My post today is the importance of not confusing the tool with the skill. There are lots of drawing and art software programs available, but none of them make me a good artist when I buy them. There are lots of software programs for music and sound available, but none of them make me a good musician, composer, or sound technician just because I bought them.

Becoming good at a skill takes a lot of work. It takes practice, and research, and looking at other examples in that same field, and more practice, and more research. It’s a slow process. I have to put in the work. I can’t trade money for the software program or electronic gizmo or whatever and have that also be a trade of money for time and effort. The tool is not the skill.

Mindset Monday: Occasionally Read the Experts

What makes someone an expert is often not only their skill, but their experience. This includes knowing what shortcuts to take, when, and why, and what shortcuts to avoid.

Being an expert can also include knowing what basic requirements of success are absolutely essential, but are often lost in the details. Or, they know how often the forest gets missed for the trees.

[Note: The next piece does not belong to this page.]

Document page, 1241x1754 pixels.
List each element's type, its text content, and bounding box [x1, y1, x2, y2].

I just finished reading the book Couture Sewing Techniques, Revised and Updated by Shaeffer. Do I intend to make a couture garment? Not any time soon. Do I intend to buy a couture garment? Not unless I have a lot more money than I have now. Did I learn anything useful? I sure did. Among other things, I learned some things about how shirts and jackets are supposed to fit when they fit correctly. I learned some things about making pockets.

The biggest thing I learned was why that level of tailoring and dressmaking costs so much: it’s not because of all the handwork, but because the handwork is combined with expertise in appearance and construction to make garments which are comfortable to wear and really flatter the wearer.

The word “technology” can apply almost any skill or craft. From the Online Etymology Dictionary, the etymology of technology:

technology (n.)
1610s, “a discourse or treatise on an art or the arts,” from Latinized form of Greek tekhnologia “systematic treatment of an art, craft, or technique,” originally referring to grammar, from tekhno-, combining form of tekhnē “art, skill, craft in work; method, system, an art, a system or method of making or doing,” . . .

D. Harper. “Etymology of technology.” Online Etymology Dictionary. https://www.etymonline.com/word/technology (accessed November 22, 2022).

For the purposes of this blog, I usually use “technology” to mean electrical, electronic, or computer technology.

But there lots of fields, lots of “art, craft, or technique” which have varying levels of skill and expertise. It’s still a human creating something. And the end user of the created thing is usually a human.

“If it’s expensive, it had better be comfortable for me to use, or make me look good in front of others”: that’s why it’s worth reading the experts.